Lo rileva Jennifer Saba in un articolo per editors&publishers

Lo studio è stato condotto dal MORI Research , uno dei maggiori centri di ricerca degli Usa nel campo dei media, su un campione di 1.500 adulti fra i 25 e i 34 anni ed ha scoperto dei legami diretti fra l’ abitudine alla lettura dei giornali e il comportamento elettorale.

In particolare la ricerca ho accertato che il 61% di quanti avevano cominciato a leggere i giornali da giovani avevano votato nelle elezioni amministrative del 2006, contro il 44% di quanti non avevano contatti con I quotidiani nella loro adolescenza.
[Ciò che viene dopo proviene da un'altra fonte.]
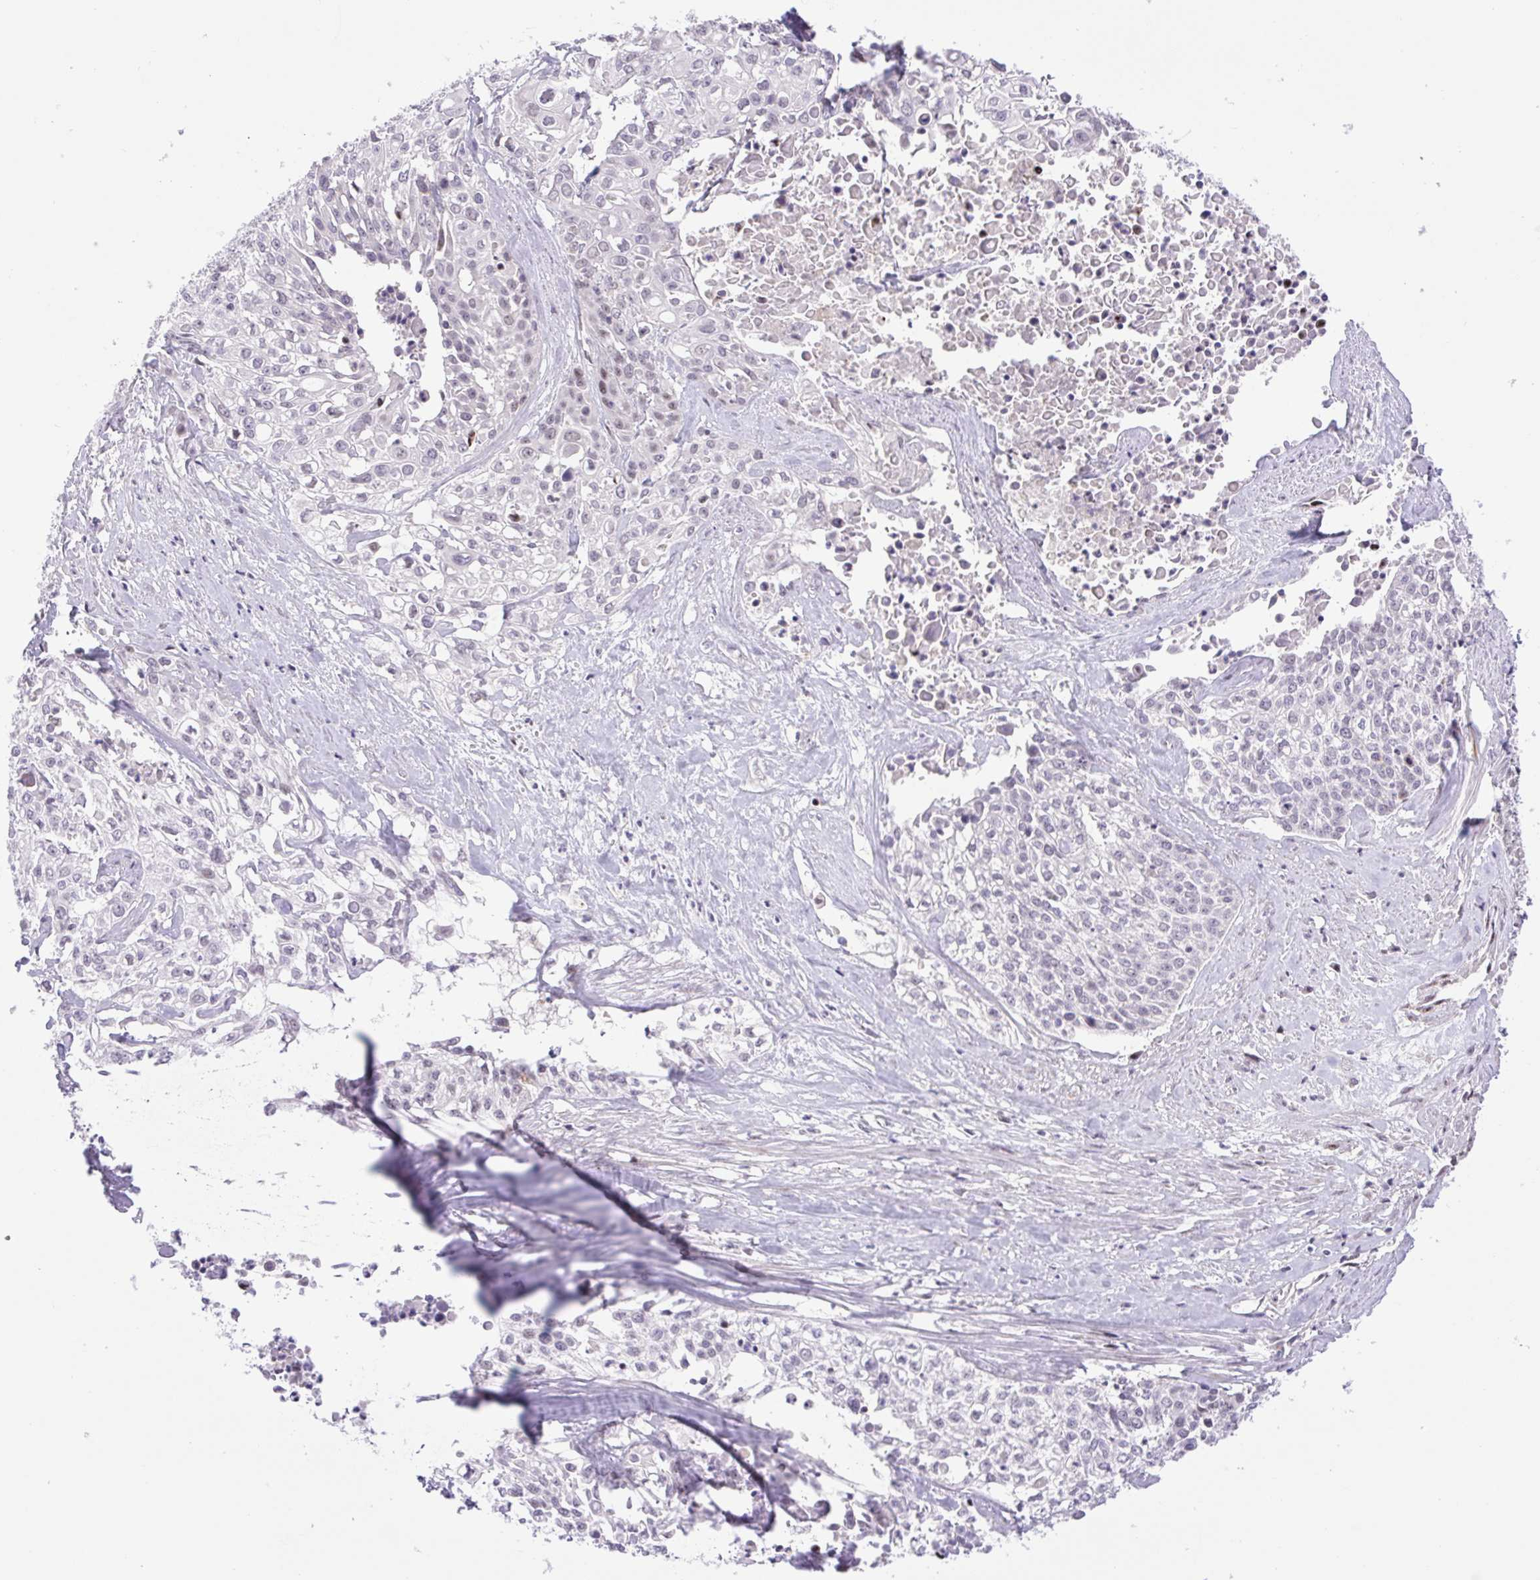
{"staining": {"intensity": "weak", "quantity": "<25%", "location": "nuclear"}, "tissue": "cervical cancer", "cell_type": "Tumor cells", "image_type": "cancer", "snomed": [{"axis": "morphology", "description": "Squamous cell carcinoma, NOS"}, {"axis": "topography", "description": "Cervix"}], "caption": "Human cervical squamous cell carcinoma stained for a protein using IHC displays no staining in tumor cells.", "gene": "ERG", "patient": {"sex": "female", "age": 39}}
Il 24% dei lettori di giornali hanno ammesso di aver donato dei fondi a un candidato o a una organizzazione, contro il 13% che non lettori di giornali.

“I dati dimostrano che l’ impegno civico è prevalente fra coloro che leggevano da ragazzi e le cui scuole usavano I giornali come parte del programma: una conferma del ruolo che i programmi di lettura per i giovani possono avere nella loro trasformazione in adulti impegnati civicamente’’, ha commentato Margaret Vassilikos, senior vice presidente della  NAA Foundation.

Gli adulti che hanno letto da giovani sono poi più franchi. Il 56% del campione hanno detto di aver boicottato alcuni marchi a causa delle loro posizioni, contro il 40% senza influenza dei giornali.

Il 18% si rivolgono a programmi radio o tv per intervenire ed esprimere la loro opinione, contro il 5% degli altri. E infine, il 62% lavorano nel volontariato ( contro il 37%), il 74% si impegnano in organizzazioni civiche (contro il 51%)  e il 35% offrono fondi (contro il 19%).